Last week, Pyongyang’s powerful Ministry of State Security said it had foiled a plot by the US and South Korean spy agencies to kill Kim using a biochemical weapon.
The accusations came amid tensions over the North’s nuclear and missile programs and with Washington considering whether to re-designate Pyongyang as a state sponsor of terrorism.
That follows the February killing of Kim’s estranged half-brother Kim JongNam by two women using the banned nerve agent VX — a murder widely blamed on Pyongyang.
The North’s Central Public Prosecutors Office said it was opening the prosecution of those responsible for what it called “state-sponsored terrorism” against Kim Jong-Un.
It named South Korea’s National Intelligence Service (NIS) Director Lee Byung-Ho, an NIS team director surnamed Han, NIS agent Jo Ki-Chol, and Chinese businessman Xu Guanghai as suspects, along with “masterminds in the CIA.”
“We urge the relevant authorities to immediately detect, arrest and hand over” the wanted individuals, who were “targets of due heavy punishment,” it said in a statement carried by Pyongyang’s state media.
“None of the brutal perpetrators of hideous state-sponsored terrorism aiming at the removal of the North Korea’s supreme leadership will survive on this planet,” it added.
Rights groups accuse North Korea of widespread abuses, including an absence of fair trials.
North Korea is technically still at war with the South and has no diplomatic rela- tions with the US, but China is its sole major ally.
Xu was described as director-general of the Qingdao NAZCA Trade Co.
Checks by AFP on Chinese databases show a company of that name was founded on March 7 this year, with Xu named as its legal representative.
A spokesman for the NIS said the South’s spy agency had no information about the alleged assassination plot.
Pyongyang has said a North Korean citizen named only as Kim was bribed and blackmailed to carry out the attack.
But any attempt on Kim would be extremely difficult to pull off due to super- tight security around him and Pyongyang’s extensive surveillance of its own population.
Also on Friday, a North Korean parliamentary committee sent a rare letter of protest to the US House of Representatives over its new package of tougher sanctions.

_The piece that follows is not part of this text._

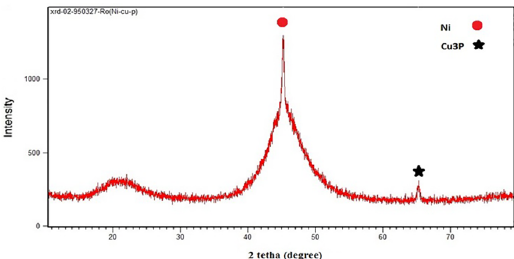
Figure 9. XRD analysis of Ni-P- 3(gr/lit) Cu coating prior to heat treatment.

The sanctions were condemned as a “heinous act against humanity” by the foreign affairs committee of the North’s Supreme People’s Assembly, according to a state media report.
It was not immediately clear how the protest was conveyed — if it was sent by mail or how it was addressed — since North Korea and the US have no diplomatic relations and virtually no official channels of communication.
The Republican-led House overwhelmingly voted on May 4 to impose the new sanctions, which target North Korea’s shipping industry and use of what the bill called “slave labor.”
It is not unusual for Pyongyang to condemn Washington’s moves to censure it, but direct protests to Congress are exceptionally rare.
Pyongyang normally expresses its displeasure with Washington through statements by the Foreign Ministry or other institutions, or through representatives at its UN mission in New York.
Meanwhile, a senior North Korean Foreign Ministry official reportedly flew to Oslo, Norway, to meet with former US diplomats and scholars in what is known as “track 2” talks on bilateral issues.
The talks, which are held intermittently, are an informal opportunity for the two sides to exchange opinions and concerns.
The US Senate would need to approve the new sanctions next, before they could be implemented.